My so-called “plan” was to give context for practicing the verb HABLAR, by having each row say one line in the language of that country. Then we would practice, "Somos de Italia. Hablamos italiano. Ellos son de Inglaterra. Hablan inglés." I had each group say one line of the language of their country, so they really would be “speaking” the language. Then something was said about food, so we added COMER to the lesson and put a list of typical foods on the board. Someone mentioned the capital, so we added VIVIR and listed the capitals on the board. Then it just blossomed into the full-grown lesson. Spontaneous teaching? No way! Yes, way. And it worked. Complete with a chart that indicates several activities that one does in these different countries, and worksheets to practice many forms of the verbs in context. Many teachers have added more activities.
I chose countries whose names, nationalities and languages were all similar. Example: Country: Francia Nationality: francés(a/es/as) Language: francés.
I wanted each group to speak a different language, so I could not use all Spanish-speaking countries.
Many of the same basic ideas weave their ways through all of my materials in one form or another. I am quoting here from our original workshop handout, written by Carol Ross Stacy, in order to explain the basic rationale behind the INTERNATIONAL FORUM and all Color Connection materials and lessons.
"The common thread which unites most modern foreign language methodologies and techniques is that they all try to discover, distill and imitate the patterns of first-language acquisition and apply them in second-language acquisition. While most language educators agree, in theory, that this is the ideal way, we understand that the total REALITY of early childhood linguistic experiences cannot be reproduced within the limitations of the classroom setting. So what are we to do? BUILD ARTIFICIAL REALITIES by creating an environment via materials and activities which efficiently reproduce the ESSENCE of first-language acquisition. Some aspects of first-language acquisition that can be transferred to second-language acquisition, are:
•language is used to talk about a concrete reality, the here-and-now
(unlike TPRS and the creative stories that are about OTHER
people in OTHER places and OTHER times)
•comprehension precedes oral production
•comprehension is indicated by actions or “safe” utterances
•language production is the logical outcome of the situation
Many communication-based activities are used to practice or apply previously ‘learned’ lexical and grammatical concepts. In B-A-R activities, communication is not merely a follow-up activity; it is the VEHICLE by which the initial learning takes place."
Before going on with the initial International Forum lesson, you should be aware of one more important idea presented in the B-A-R workshop.

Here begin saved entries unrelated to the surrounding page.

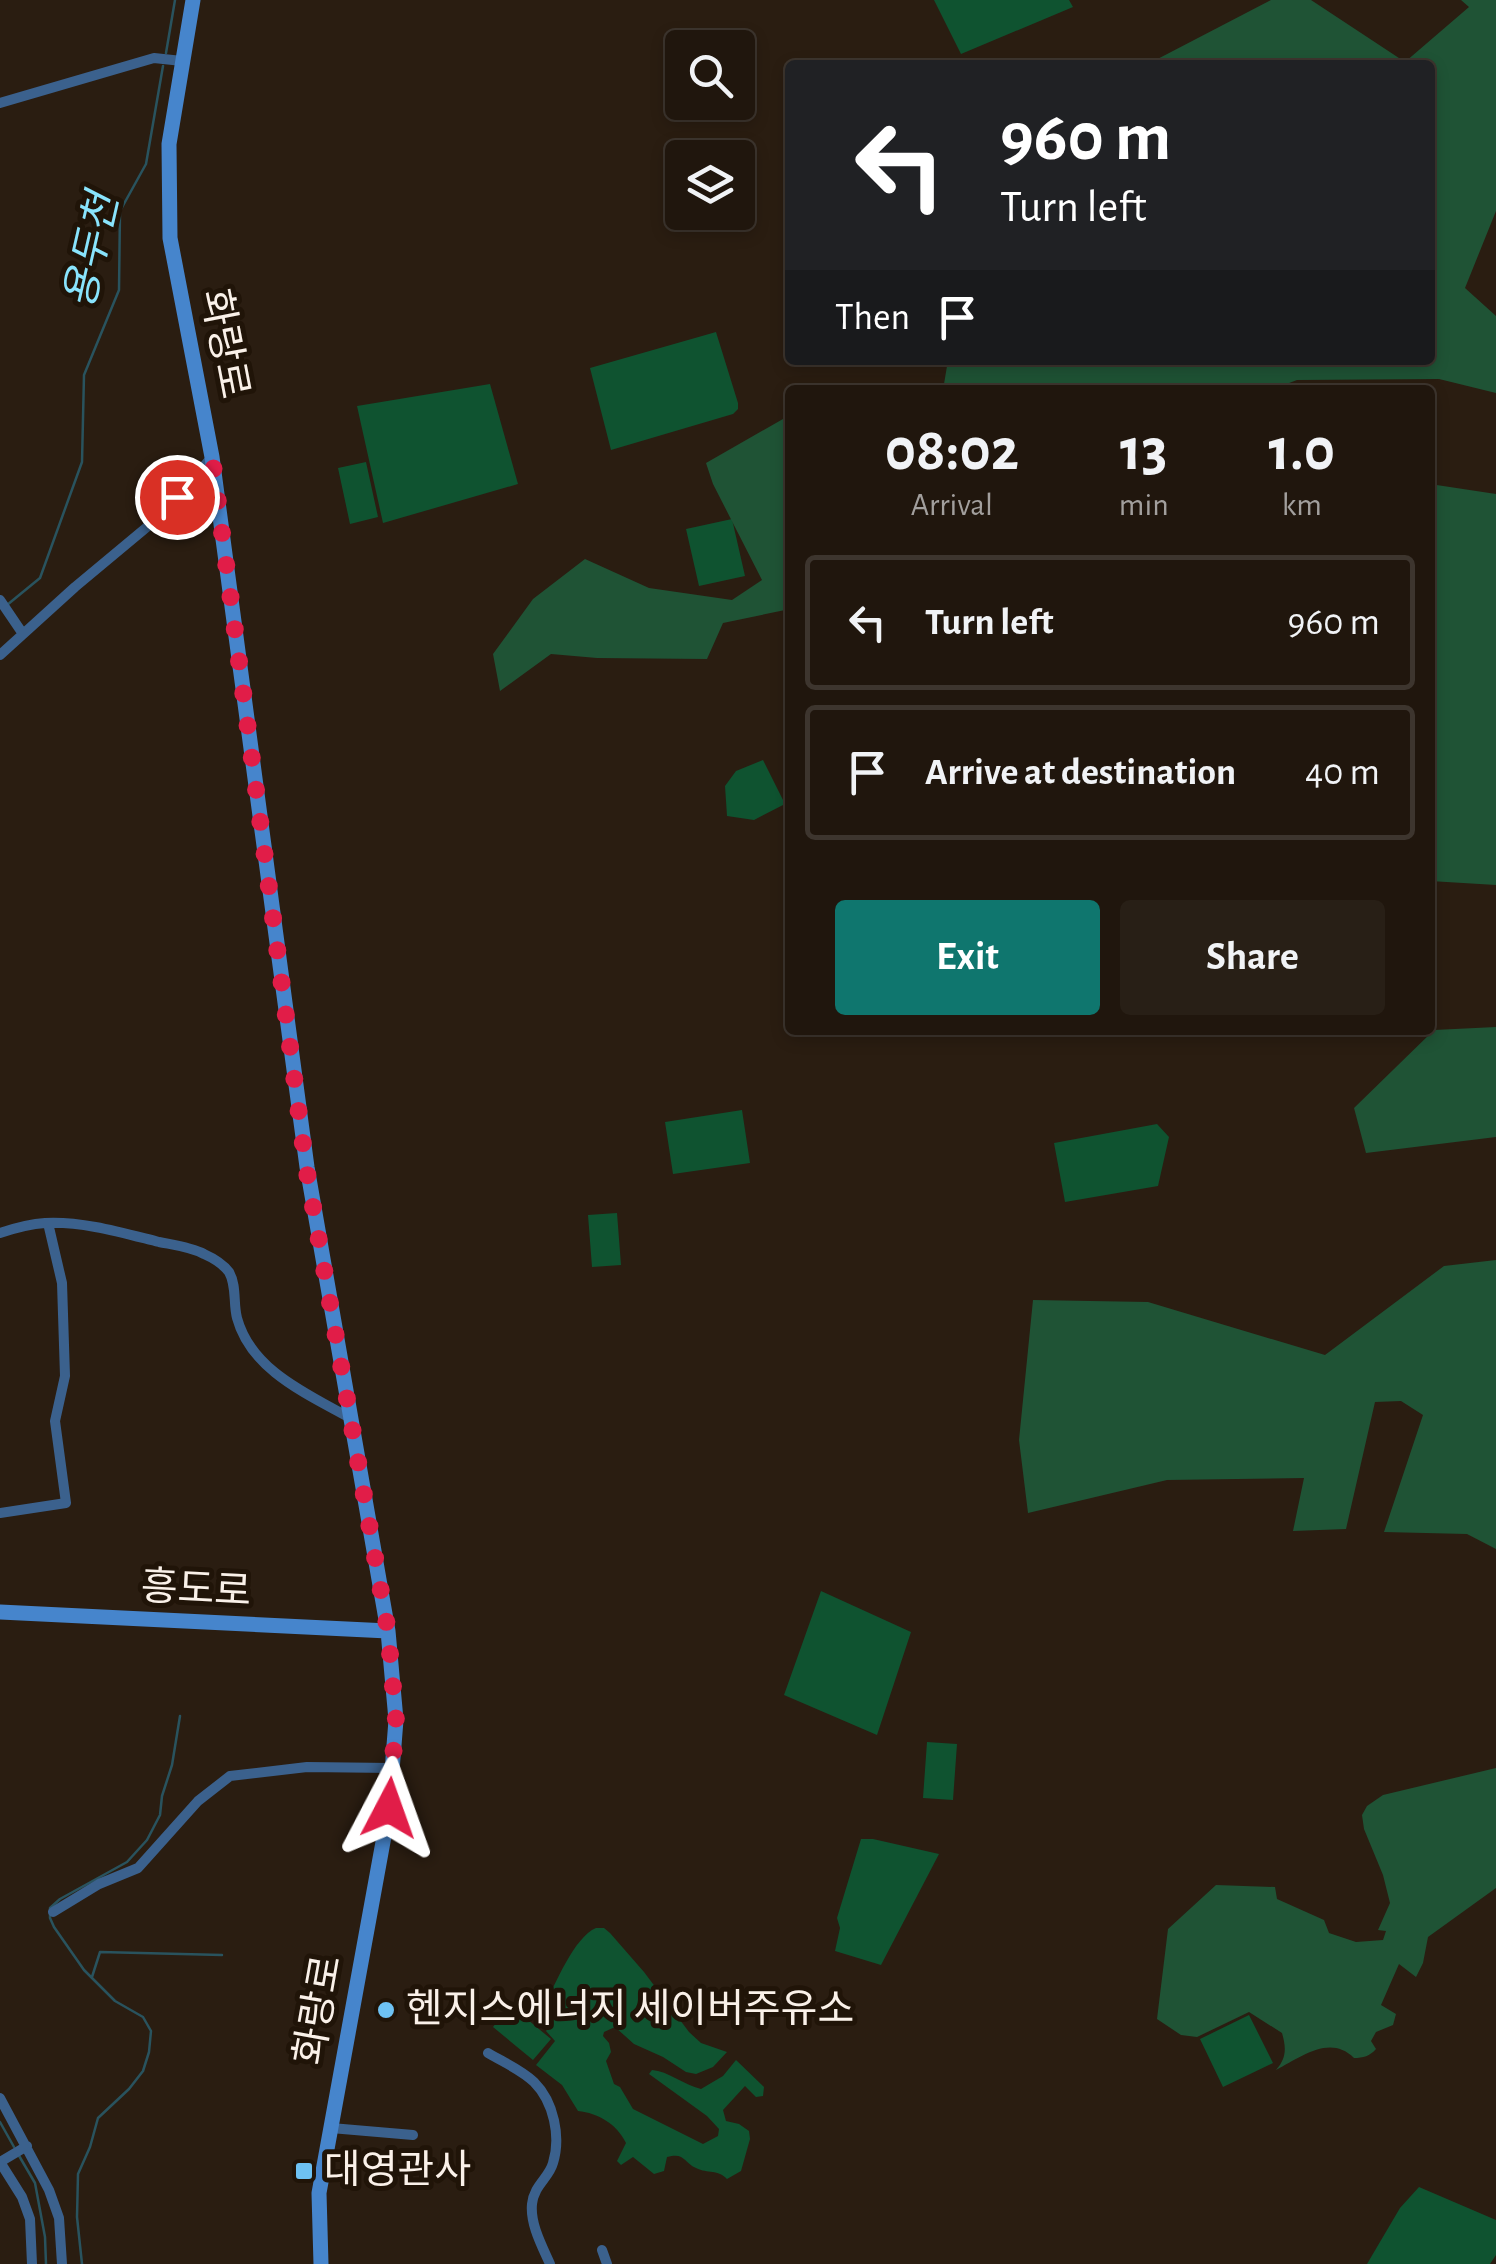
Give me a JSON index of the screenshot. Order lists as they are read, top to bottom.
{
  "streets": {
    "main road": ["화랑로", "흥도로"]
  },
  "crossings": [
    ["화랑로", "흥도로"]
  ],
  "water": ["용두천"],
  "places": {
    "other": ["헨지스에너지 세이버주유소"],
    "transit": ["대영관사"]
  },
  "page": {
    "turn": ["960 m", "Turn left"],
    "then": "Then",
    "eta": [
      "08:02",
      "Arrival",
      "13",
      "min",
      "1.0",
      "km"
    ],
    "list": [
      {
        "name": "Turn left",
        "value": "960 m"
      },
      {
        "name": "Arrive at destination",
        "value": "40 m"
      }
    ],
    "buttons": ["Exit", "Share"]
  }
}
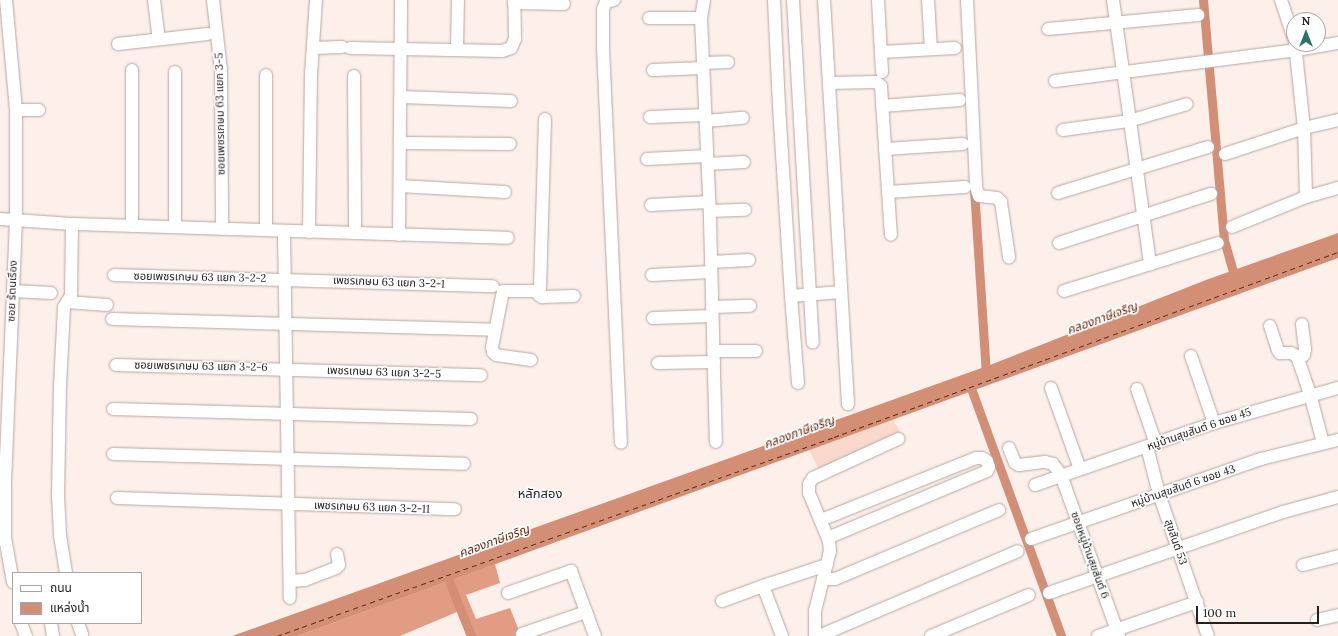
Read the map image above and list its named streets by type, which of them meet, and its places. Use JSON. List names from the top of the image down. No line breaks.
{"streets":{"street":["ซอยเพชรเกษม 63 แยก 3-5","ซอยเพชรเกษม 63 แยก 3-2-2","เพชรเกษม 63 แยก 3-2-1","ซอย ร้ตนเรึอง","ซอยเพชรเกษม 63 แยก 3-2-6","เพชรเกษม 63 แยก 3-2-5","หมู่บ้านสุขสันต์ 6 ซอย 45","หมู่บ้านสุขสันต์ 6 ซอย 43","เพชรเกษม 63 แยก 3-2-11","สุขสันต์ 53","ซอยหมู่บ้านสุขสันต์ 6"]},"crossings":[["ซอยเพชรเกษม 63 แยก 3-2-2","เพชรเกษม 63 แยก 3-2-1"],["ซอยเพชรเกษม 63 แยก 3-2-6","เพชรเกษม 63 แยก 3-2-5"],["หมู่บ้านสุขสันต์ 6 ซอย 45","สุขสันต์ 53"],["หมู่บ้านสุขสันต์ 6 ซอย 45","ซอยหมู่บ้านสุขสันต์ 6"],["หมู่บ้านสุขสันต์ 6 ซอย 43","สุขสันต์ 53"],["หมู่บ้านสุขสันต์ 6 ซอย 43","ซอยหมู่บ้านสุขสันต์ 6"]],"districts":["หลักสอง"],"water":["คลองภาษีเจริญ"],"legend":["ถนน","แหล่งน้ำ"],"scale_bar":"100 m","north":"top"}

Again Carol Stacy writes,
"Contrary to popular beliefs in education, the students need NOT know what our true lexical/grammatical objectives are. As in first language acquisition, the student's focus should be on the content of the lesson. The teacher, however, has a Dual Agenda:
(1) content, which is the students' focus and
(2) the underlying grammatical or lexical goal which is supported by the content.
A student can have only one focus at a time. While he is focusing on the content, the structure slips in the unguarded back door of the brain." Our initial goal with this lesson is to teach (not just practice) the pronouns, the forms of SER, that verbs have “forms” to match the subjects. The students think we are learning the names of the countries, what the people say and do in those countries, what their flag is like and numerous other bits of information.
AS IF THIS WERE NOT BORING ENOUGH, A VERY LONG, DETAILED EXPLANATION WILL COME WITH THE DOWNLOAD.
HORIZONTAL versus VERTICAL VERBS
Rather than teaching all forms of ONE verb (vertical verbs) try teaching all the SAME form of several verbs (horizontal).
For example: I demonstrate a lesson that introduces TENER IR ESTAR along with recycling and practicing SER.
IMPOSSIBLE! Heresy! Blasphemy! You can't do that!
Oh, but I can! And I did! And more importantly, YOU CAN TOO!
THIS IS ALSO INCLUDED IN THE LONG EXPLANATION.
A student once told me, "You are so sneaky. By the time we have to learn something, we already know it." Smart kid, good observation.